**Exercise directions**
Go through the data below and return each line containing the word "responsable".

**Excerpted records**

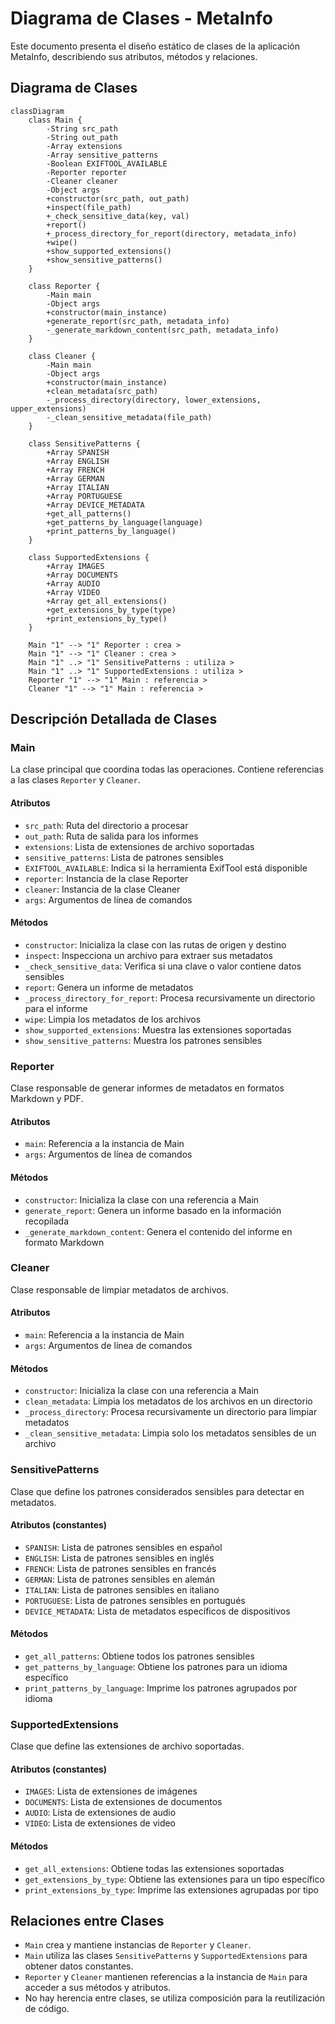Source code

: # Diagrama de Clases - MetaInfo

Este documento presenta el diseño estático de clases de la aplicación MetaInfo, describiendo sus atributos, métodos y relaciones.

## Diagrama de Clases

```mermaid
classDiagram
    class Main {
        -String src_path
        -String out_path
        -Array extensions
        -Array sensitive_patterns
        -Boolean EXIFTOOL_AVAILABLE
        -Reporter reporter
        -Cleaner cleaner
        -Object args
        +constructor(src_path, out_path)
        +inspect(file_path)
        +_check_sensitive_data(key, val)
        +report()
        +_process_directory_for_report(directory, metadata_info)
        +wipe()
        +show_supported_extensions()
        +show_sensitive_patterns()
    }

    class Reporter {
        -Main main
        -Object args
        +constructor(main_instance)
        +generate_report(src_path, metadata_info)
        -_generate_markdown_content(src_path, metadata_info)
    }

    class Cleaner {
        -Main main
        -Object args
        +constructor(main_instance)
        +clean_metadata(src_path)
        -_process_directory(directory, lower_extensions, upper_extensions)
        -_clean_sensitive_metadata(file_path)
    }

    class SensitivePatterns {
        +Array SPANISH
        +Array ENGLISH
        +Array FRENCH
        +Array GERMAN
        +Array ITALIAN
        +Array PORTUGUESE
        +Array DEVICE_METADATA
        +get_all_patterns()
        +get_patterns_by_language(language)
        +print_patterns_by_language()
    }

    class SupportedExtensions {
        +Array IMAGES
        +Array DOCUMENTS
        +Array AUDIO
        +Array VIDEO
        +Array get_all_extensions()
        +get_extensions_by_type(type)
        +print_extensions_by_type()
    }

    Main "1" --> "1" Reporter : crea >
    Main "1" --> "1" Cleaner : crea >
    Main "1" ..> "1" SensitivePatterns : utiliza >
    Main "1" ..> "1" SupportedExtensions : utiliza >
    Reporter "1" --> "1" Main : referencia >
    Cleaner "1" --> "1" Main : referencia >
```

## Descripción Detallada de Clases

### Main
La clase principal que coordina todas las operaciones. Contiene referencias a las clases `Reporter` y `Cleaner`.

#### Atributos
- `src_path`: Ruta del directorio a procesar
- `out_path`: Ruta de salida para los informes
- `extensions`: Lista de extensiones de archivo soportadas
- `sensitive_patterns`: Lista de patrones sensibles
- `EXIFTOOL_AVAILABLE`: Indica si la herramienta ExifTool está disponible
- `reporter`: Instancia de la clase Reporter
- `cleaner`: Instancia de la clase Cleaner
- `args`: Argumentos de línea de comandos

#### Métodos
- `constructor`: Inicializa la clase con las rutas de origen y destino
- `inspect`: Inspecciona un archivo para extraer sus metadatos
- `_check_sensitive_data`: Verifica si una clave o valor contiene datos sensibles
- `report`: Genera un informe de metadatos
- `_process_directory_for_report`: Procesa recursivamente un directorio para el informe
- `wipe`: Limpia los metadatos de los archivos
- `show_supported_extensions`: Muestra las extensiones soportadas
- `show_sensitive_patterns`: Muestra los patrones sensibles

### Reporter
Clase responsable de generar informes de metadatos en formatos Markdown y PDF.

#### Atributos
- `main`: Referencia a la instancia de Main
- `args`: Argumentos de línea de comandos

#### Métodos
- `constructor`: Inicializa la clase con una referencia a Main
- `generate_report`: Genera un informe basado en la información recopilada
- `_generate_markdown_content`: Genera el contenido del informe en formato Markdown

### Cleaner
Clase responsable de limpiar metadatos de archivos.

#### Atributos
- `main`: Referencia a la instancia de Main
- `args`: Argumentos de línea de comandos

#### Métodos
- `constructor`: Inicializa la clase con una referencia a Main
- `clean_metadata`: Limpia los metadatos de los archivos en un directorio
- `_process_directory`: Procesa recursivamente un directorio para limpiar metadatos
- `_clean_sensitive_metadata`: Limpia solo los metadatos sensibles de un archivo

### SensitivePatterns
Clase que define los patrones considerados sensibles para detectar en metadatos.

#### Atributos (constantes)
- `SPANISH`: Lista de patrones sensibles en español
- `ENGLISH`: Lista de patrones sensibles en inglés
- `FRENCH`: Lista de patrones sensibles en francés
- `GERMAN`: Lista de patrones sensibles en alemán
- `ITALIAN`: Lista de patrones sensibles en italiano
- `PORTUGUESE`: Lista de patrones sensibles en portugués
- `DEVICE_METADATA`: Lista de metadatos específicos de dispositivos

#### Métodos
- `get_all_patterns`: Obtiene todos los patrones sensibles
- `get_patterns_by_language`: Obtiene los patrones para un idioma específico
- `print_patterns_by_language`: Imprime los patrones agrupados por idioma

### SupportedExtensions
Clase que define las extensiones de archivo soportadas.

#### Atributos (constantes)
- `IMAGES`: Lista de extensiones de imágenes
- `DOCUMENTS`: Lista de extensiones de documentos
- `AUDIO`: Lista de extensiones de audio
- `VIDEO`: Lista de extensiones de video

#### Métodos
- `get_all_extensions`: Obtiene todas las extensiones soportadas
- `get_extensions_by_type`: Obtiene las extensiones para un tipo específico
- `print_extensions_by_type`: Imprime las extensiones agrupadas por tipo

## Relaciones entre Clases

- `Main` crea y mantiene instancias de `Reporter` y `Cleaner`.
- `Main` utiliza las clases `SensitivePatterns` y `SupportedExtensions` para obtener datos constantes.
- `Reporter` y `Cleaner` mantienen referencias a la instancia de `Main` para acceder a sus métodos y atributos.
- No hay herencia entre clases, se utiliza composición para la reutilización de código.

**Answer to the exercise**
Clase responsable de generar informes de metadatos en formatos Markdown y PDF.
Clase responsable de limpiar metadatos de archivos.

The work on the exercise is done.